WHAT NEEDS TO BE DONE: Lines from the first one down to the one containing "Communicate with the" in the data below are the only ones needed; please return them exactly, both ends included.

RECORD EXTRACTS: Begin

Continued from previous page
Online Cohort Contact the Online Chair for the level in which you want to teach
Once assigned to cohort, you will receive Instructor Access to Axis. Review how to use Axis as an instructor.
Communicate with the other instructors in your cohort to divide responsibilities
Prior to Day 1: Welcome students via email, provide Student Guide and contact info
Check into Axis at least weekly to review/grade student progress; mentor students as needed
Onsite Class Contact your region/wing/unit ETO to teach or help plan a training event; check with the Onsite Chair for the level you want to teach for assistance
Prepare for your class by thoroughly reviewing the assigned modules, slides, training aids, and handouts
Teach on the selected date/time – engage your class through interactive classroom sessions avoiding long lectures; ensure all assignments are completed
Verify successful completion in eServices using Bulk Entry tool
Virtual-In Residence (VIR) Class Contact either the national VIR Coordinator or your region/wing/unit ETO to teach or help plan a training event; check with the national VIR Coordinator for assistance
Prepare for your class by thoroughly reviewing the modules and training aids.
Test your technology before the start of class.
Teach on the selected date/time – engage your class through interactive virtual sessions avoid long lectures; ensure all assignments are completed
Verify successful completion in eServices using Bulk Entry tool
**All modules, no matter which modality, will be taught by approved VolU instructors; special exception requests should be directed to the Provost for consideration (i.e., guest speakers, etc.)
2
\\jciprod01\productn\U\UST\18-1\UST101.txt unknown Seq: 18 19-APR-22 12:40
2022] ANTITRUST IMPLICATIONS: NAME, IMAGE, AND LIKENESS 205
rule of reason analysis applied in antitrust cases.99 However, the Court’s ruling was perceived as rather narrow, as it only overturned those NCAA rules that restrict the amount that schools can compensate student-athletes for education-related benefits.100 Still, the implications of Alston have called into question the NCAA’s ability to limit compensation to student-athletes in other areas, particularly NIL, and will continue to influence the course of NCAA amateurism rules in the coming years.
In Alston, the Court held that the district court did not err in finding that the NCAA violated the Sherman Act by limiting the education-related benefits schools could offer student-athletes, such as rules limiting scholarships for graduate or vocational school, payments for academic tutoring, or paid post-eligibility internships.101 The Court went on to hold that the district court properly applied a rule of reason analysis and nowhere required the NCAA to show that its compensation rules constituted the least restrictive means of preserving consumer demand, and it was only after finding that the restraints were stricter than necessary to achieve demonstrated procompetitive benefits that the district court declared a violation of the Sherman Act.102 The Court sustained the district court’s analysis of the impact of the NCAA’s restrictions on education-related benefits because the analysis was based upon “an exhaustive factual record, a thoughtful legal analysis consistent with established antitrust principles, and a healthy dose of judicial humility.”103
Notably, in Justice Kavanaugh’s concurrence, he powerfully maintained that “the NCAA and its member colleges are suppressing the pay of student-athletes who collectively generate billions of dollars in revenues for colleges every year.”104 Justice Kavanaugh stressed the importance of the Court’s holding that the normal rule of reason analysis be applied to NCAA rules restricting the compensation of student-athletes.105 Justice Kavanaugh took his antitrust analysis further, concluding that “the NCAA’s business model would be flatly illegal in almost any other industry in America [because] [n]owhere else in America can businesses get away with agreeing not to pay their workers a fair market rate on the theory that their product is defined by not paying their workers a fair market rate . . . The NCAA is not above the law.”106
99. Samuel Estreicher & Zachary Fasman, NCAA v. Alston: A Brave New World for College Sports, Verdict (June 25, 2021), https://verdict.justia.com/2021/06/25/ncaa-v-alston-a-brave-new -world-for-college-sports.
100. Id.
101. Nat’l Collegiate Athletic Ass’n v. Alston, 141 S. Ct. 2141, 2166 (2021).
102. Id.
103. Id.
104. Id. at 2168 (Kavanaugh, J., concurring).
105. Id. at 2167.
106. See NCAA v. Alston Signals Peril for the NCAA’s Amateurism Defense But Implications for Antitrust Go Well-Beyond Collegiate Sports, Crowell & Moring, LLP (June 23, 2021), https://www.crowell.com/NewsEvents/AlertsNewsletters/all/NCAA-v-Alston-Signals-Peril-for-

RECORD EXTRACTS: End

OUTPUT OF THE TASK:
Continued from previous page
Online Cohort Contact the Online Chair for the level in which you want to teach
Once assigned to cohort, you will receive Instructor Access to Axis. Review how to use Axis as an instructor.
Communicate with the other instructors in your cohort to divide responsibilities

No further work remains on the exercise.